---------- Provided records

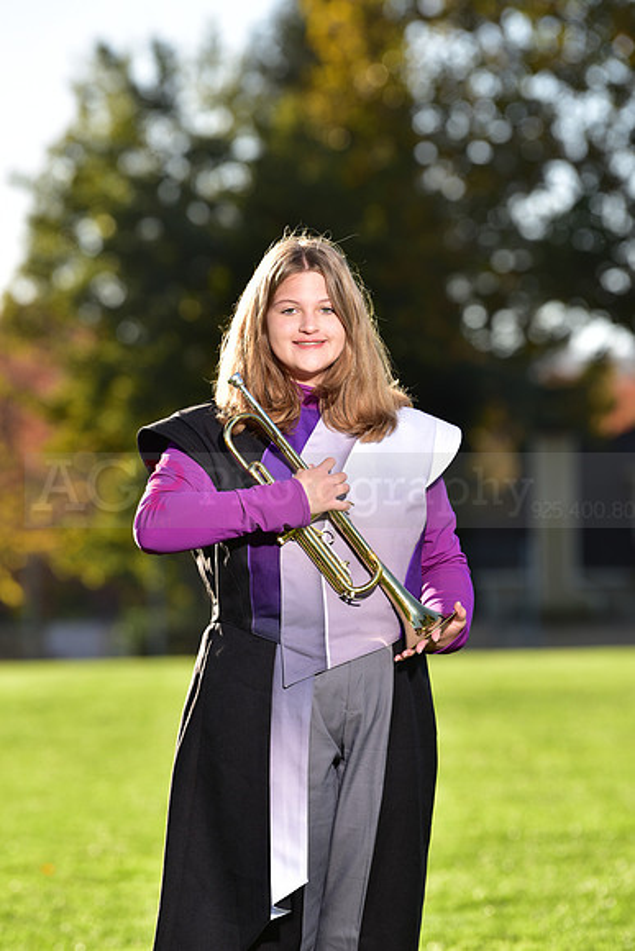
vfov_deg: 10.3
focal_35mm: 200
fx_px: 5288
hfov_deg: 6.9
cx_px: 318
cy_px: 476
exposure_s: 1/250
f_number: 5
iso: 80
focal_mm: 200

--------------------

## Exercise
The result should be a word-for-word restatement of all the data, without images.

## Result
vfov_deg: 10.3
focal_35mm: 200
fx_px: 5288
hfov_deg: 6.9
cx_px: 318
cy_px: 476
exposure_s: 1/250
f_number: 5
iso: 80
focal_mm: 200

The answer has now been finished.